Doug Long believes that every few years something magical happens on the hockey rink.
Maybe you don’t realize it at the time, the East Ridge boys hockey coach said. But eventually it sinks in.
Long thinks he’s going through one of those experiences right now – and this time the magic of the moment is crystal clear to him.
“This is going to rank right up there,” Long said, “regardless of how the season ends up.”
He’s talking about the new addition to his coaching staff: former Minnesota Wild player Wes Walz.
“The retired NHLer last year returned to Woodbury, where he and his family lived while he played for the Wild. Walz said the move – he lived in Florida the last two years while he worked as an assistant coach for the Tampa Bay Lightning – was all about giving his son Kelvin a chance to play a higher level of hockey in his final high school year.
“It’s awesome to be back in real Minnesota hockey,” said Kelvin, currently the Raptors’ team leader in points scored.
When the family returned to Minnesota, Walz contacted East Ridge athletic director Trent Hanson to see if he could join the hockey program. Long, who fondly remembered meeting Walz briefly once at a Stillwater signing event while he still played with the Wild, agreed to sit down to talk with Walz in Woodbury.
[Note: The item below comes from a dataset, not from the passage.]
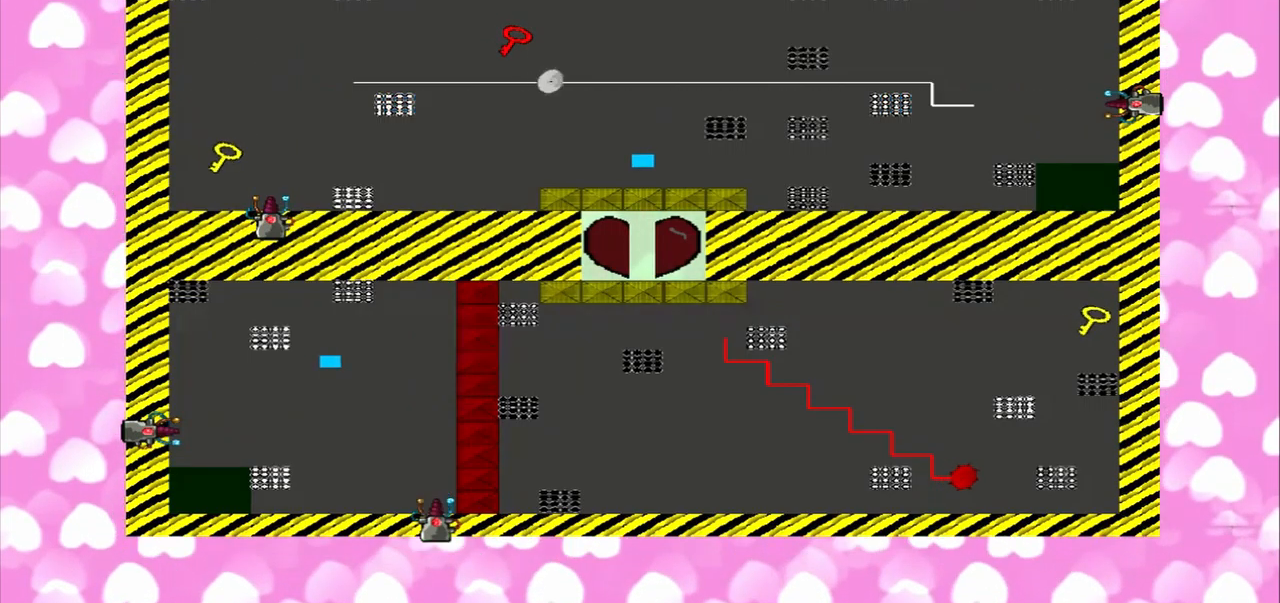
{"buttons": [], "left_stick": "left", "right_stick": "left", "events": [[167, "left_stick", "down-left"], [167, "right_stick", "left"], [250, "left_stick", "left"], [334, "right_stick", "right"], [500, "right_stick", "left"]]}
“It worked out pretty good,” Long said of the meeting.
Walz now serves as an assistant coach and as team’s unofficial video analyst. Long said Walz spends up to three hours creating about 10 to 15 minutes of video footage to go over with the players and coaches.
“He just breaks the game down into easy teaching points for the kids and I think it’s making a huge difference,” Long said.
The former NHLer also has a keen eye for player positioning on the ice, Long said.
Kelvin agreed, saying his father’s teaching points “are really paying off.” He said his father has helped players concentrate on smaller aspects – penalty kills on power play, for example – where “we’ve never been taught at that depth and detail.”
Walz played in the NHL 13 seasons for five teams, compiling 260 points at the center position. He spent seven seasons with the Wild before retiring in 2008. His best statistical season came in the 1993-94 season when he tallied 38 points and a plus/minus rating of +20 in 53 games played for Calgary. In 2005-06, however, Walz had a career-high 19 goals to go along with 18 assists for a total of 37 points in 82 games played for the Wild.
Walz said his focus has been on moving away from X’s and O’s on the ice and getting the high schoolers to concentrate on team aspects.
“No one player’s more important than the next in order to have success,” he said. “That’s the message I’m hoping to bring.”
During games, like last week’s road match-up against Mounds View, Walz is a force on the bench, shouting instruction to players on the ice and calling for intensity among players.
“People really listen to him when he’s talking,” Kelvin said. “He really gets people’s attention.”
Even Long has noticed that. When Walz talks, the kids listen.
“They’re a pretty captive audience,” Long said.
The experience has been a special one for East Ridge players, including sophomore forward Jack Greeley.
“He knows a lot about the game,” he said. “He gets it.”
Still, the transition from the NHL to high school ranks has been delicate, Walz said. With rare exceptions, high schoolers just don’t execute at the same level, “so you have to be very conscious of that when you’re coaching,” Walz said.
He expects this coaching stint to be a one-year affair at East Ridge, but said he hasn’t nailed down what the future might bring.
Long figures that will continue to be somewhere in the hockey world.
“That’s where his skill set lies,” he said.
Regardless, he said he’s thrilled with the unique opportunity to have a former NHL player on board and glad to call Walz a friend.
“It’s been a lot of fun,” Walz said.